━━━━━ Record extracts ━━━━━

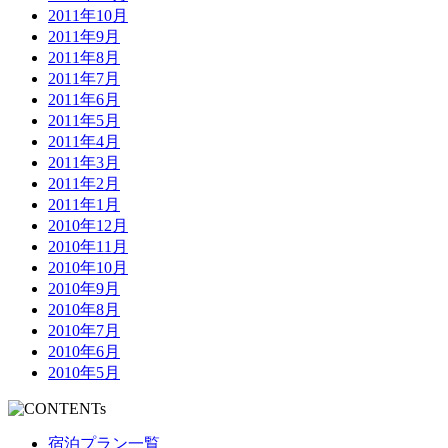
2011年10月
2011年9月
2011年8月
2011年7月
2011年6月
2011年5月
2011年4月
2011年3月
2011年2月
2011年1月
2010年12月
2010年11月
2010年10月
2010年9月
2010年8月
2010年7月
2010年6月
2010年5月
宿泊プラン一覧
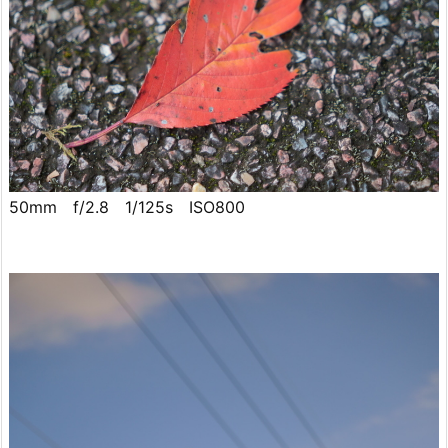
50mm f/2.8 1/125s ISO800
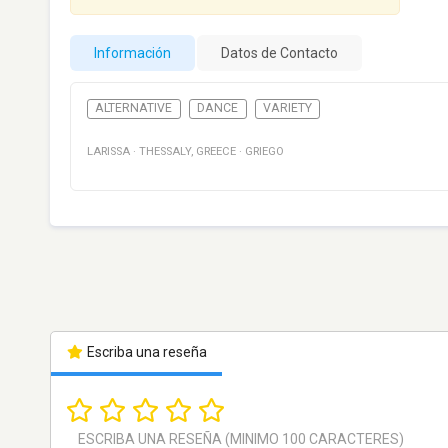
Información
Datos de Contacto
ALTERNATIVE
DANCE
VARIETY
LARISSA
·
THESSALY
,
GREECE
·
GRIEGO
Escriba una reseña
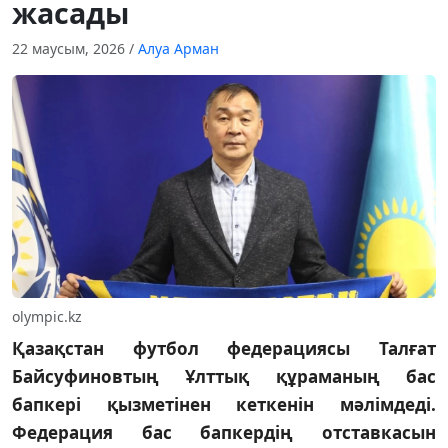
жасады
22 маусым, 2026
/
Алуа Арман
olympic.kz
Қазақстан футбол федерациясы Талғат
Байсуфиновтың Ұлттық құраманың бас
бапкері қызметінен кеткенін мәлімдеді.
Федерация бас бапкердің отставкасын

━━━━━

To-do item
Set out every text line from the rows above as a Markdown table with the columns "No." and "Text line", numbering the lines in order and skipping any blank ones. Leave the pictures out of the table.

Solved exercise
| No. | Text line |
|---|---|
| 1 | 2011年10月 |
| 2 | 2011年9月 |
| 3 | 2011年8月 |
| 4 | 2011年7月 |
| 5 | 2011年6月 |
| 6 | 2011年5月 |
| 7 | 2011年4月 |
| 8 | 2011年3月 |
| 9 | 2011年2月 |
| 10 | 2011年1月 |
| 11 | 2010年12月 |
| 12 | 2010年11月 |
| 13 | 2010年10月 |
| 14 | 2010年9月 |
| 15 | 2010年8月 |
| 16 | 2010年7月 |
| 17 | 2010年6月 |
| 18 | 2010年5月 |
| 19 | 宿泊プラン一覧 |
| 20 | 50mm f/2.8 1/125s ISO800 |
| 21 | Información |
| 22 | Datos de Contacto |
| 23 | ALTERNATIVE |
| 24 | DANCE |
| 25 | VARIETY |
| 26 | LARISSA |
| 27 | · |
| 28 | THESSALY |
| 29 | , |
| 30 | GREECE |
| 31 | · |
| 32 | GRIEGO |
| 33 | Escriba una reseña |
| 34 | жасады |
| 35 | 22 маусым, 2026 |
| 36 | / |
| 37 | Алуа Арман |
| 38 | olympic.kz |
| 39 | Қазақстан футбол федерациясы Талғат |
| 40 | Байсуфиновтың Ұлттық құраманың бас |
| 41 | бапкері қызметінен кеткенін мәлімдеді. |
| 42 | Федерация бас бапкердің отставкасын |